Slashdot Mirror


Neural Net Outperfoms Human in Speech Recognition

orac2 writes "Here's a press release (with a real video clip) on a neural net that can recognise speech better than humans - even in noisy environments. The network uses just 11 neurons. They did it by incorporating an aspect of biological neural networks normally ignored by artificial networks; the timing of signals between neurons. Beyond the immediate application to speech recognition the wider implications for all neural networks are obvious. " Neurons. Mmm.

2 of 203 comments (clear)

  1. All this and a counting horse by An+El+Haqq · · Score: 5

    It's difficult to evaluate this system given the sparse amount of information available. I, for one, am incredibly skeptical at this point.

    a) There is no statement of the train/test procedure for the neural net. It's fairly easy to get good performance if you're training your system on the same dataset that you test. Without this information, you cannot make a reasonable judgement.

    b) If you listen to the audio samples in the video at
    http://www.usc.edu/ext-relations/news_service/re al/real_video.html

    You can notice a significant difference in the times of the samples (e.g. "stop" is shorter than "yes"). A fairly unsophisticated NN can pick up on the length of a sound sample and generalize from there. I didn't hear any statement saying that in the official training and testing all sound samples were of the same length.


    It's really a mess. If someone has a journal article or other piece of reliable information on this research, a pointer would be appreciated. Until then, I'll be feeding Clever Hans.


  2. I get the impression by konstant · · Score: 5

    I get the impression that this net did not perform better "even" under noisy conditions, but "only" under noisy conditions.
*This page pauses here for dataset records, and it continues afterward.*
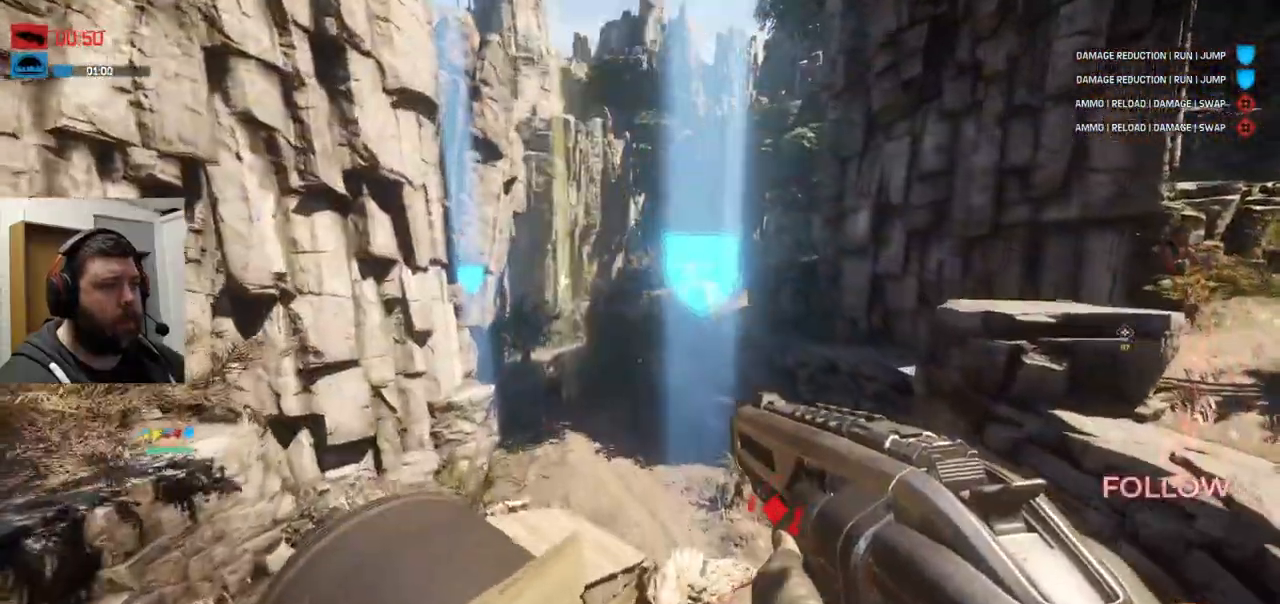
{"dt_ms": 500, "buttons": [], "left_stick": "up-left", "right_stick": "center", "events": [[150, "CROSS", "up"], [400, "left_stick", "up-left"]]}
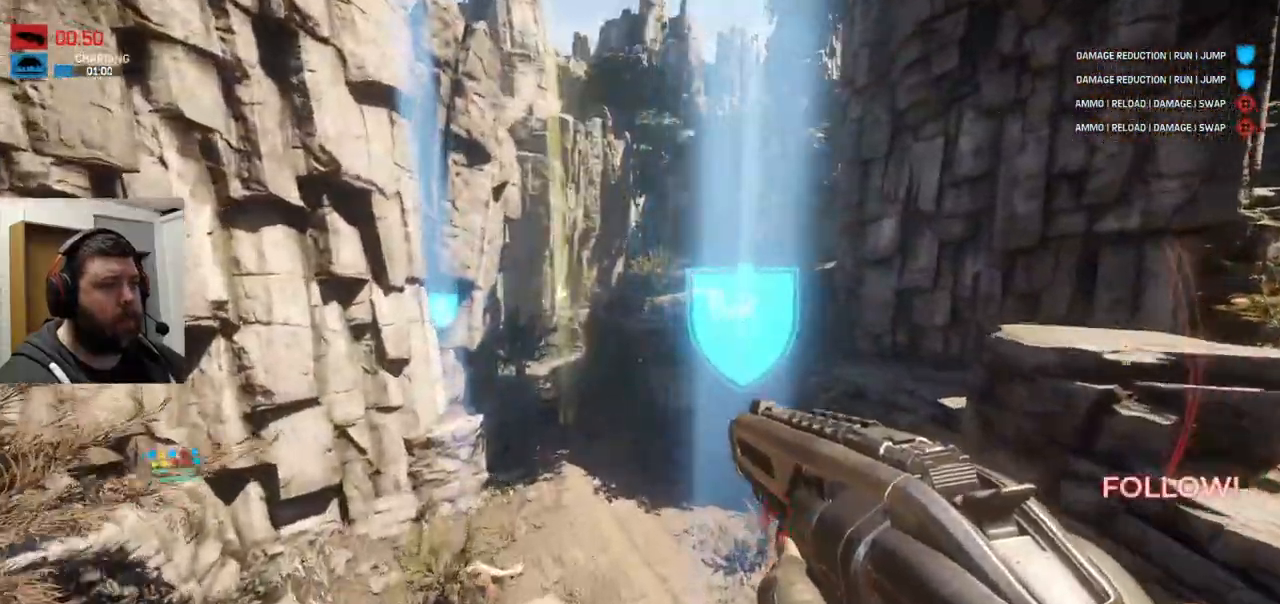
{"dt_ms": 500, "buttons": [], "left_stick": "up-left", "right_stick": "up-right", "events": [[150, "right_stick", "up-right"], [383, "right_stick", "up"], [500, "right_stick", "up-right"]]}
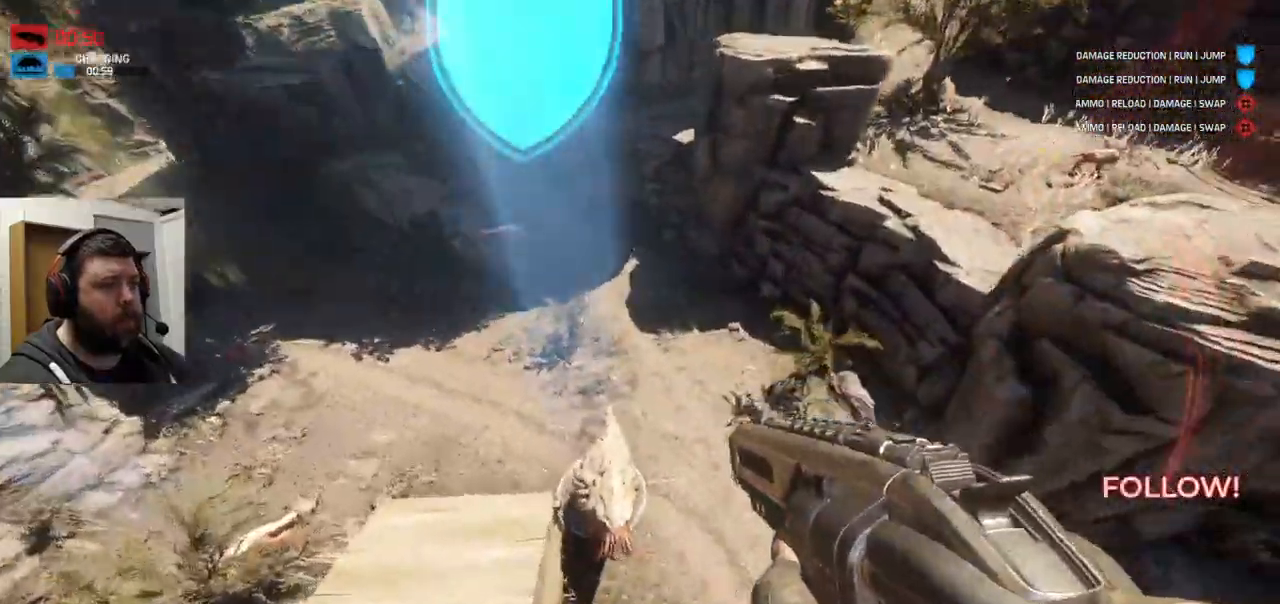
{"dt_ms": 500, "buttons": [], "left_stick": "up-left", "right_stick": "center", "events": [[117, "right_stick", "center"]]}
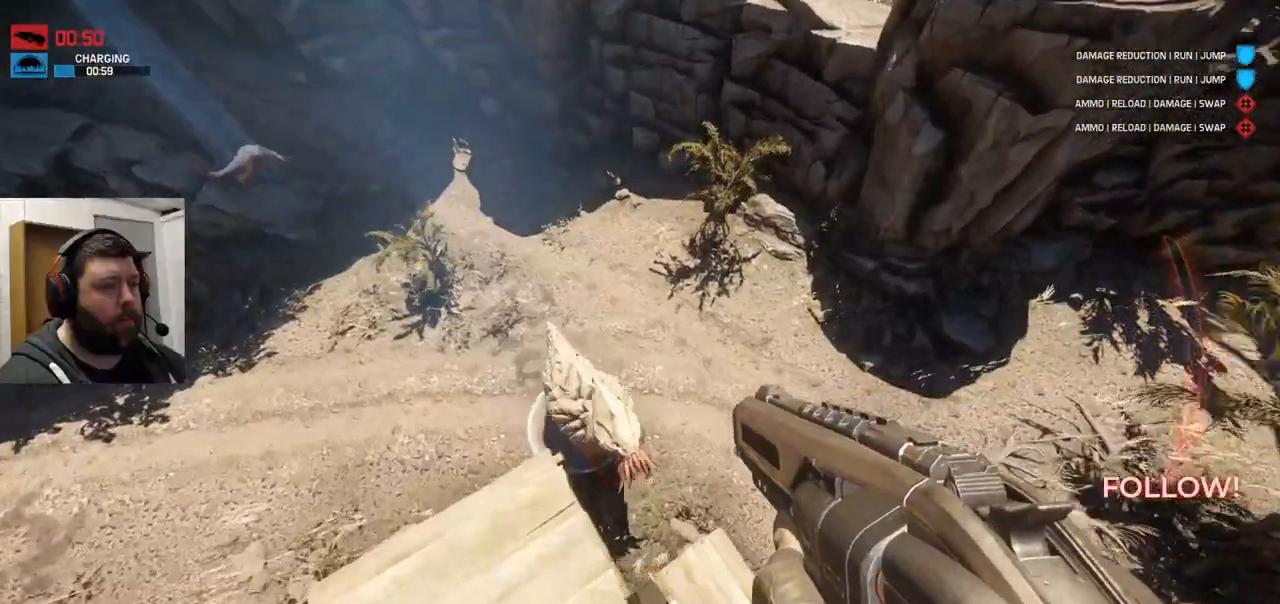
{"dt_ms": 500, "buttons": ["R2"], "left_stick": "up-left", "right_stick": "center", "events": [[283, "R2", "down"], [333, "R2", "up"], [433, "R2", "down"]]}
    Here's the original link
    http://ww w.usc.edu/ext-relations/news_service/releases/stor ies/36013.html

    If I'm right about that, then this development (while still insanely cool - don't get me wrong) might not be so surprising. As I recall from college brain-and-mind psych courses, humans use a variety of factors when singling out a lone voice or conversation in a noisy environment. These include spacial orientation, visual cues, etc. My prof called the "cocktail party effect". Rob them of these cues, and it isn't suprising that they are hobbled.

    Also, computers have the mixed blessing of ignoring information patterns unless they are instructed to do otherwise. A person, listening to white noise, would subconsciously attempt to find meaning in every bleep and scratch. A computer, listening only for certain cues, can disregard the majority of the signal.

    I would be interested in learning what rate of word recognition this system achieves. Current technology manages about 90%, which means one in every ten words is heard incorrectly. If they could improve that to 99.9% or even just 99%, we might actually get some speech-processors in Office desktop products.



    -konstant

    --
    -konstant
    Yes! We are all individuals! I'm not!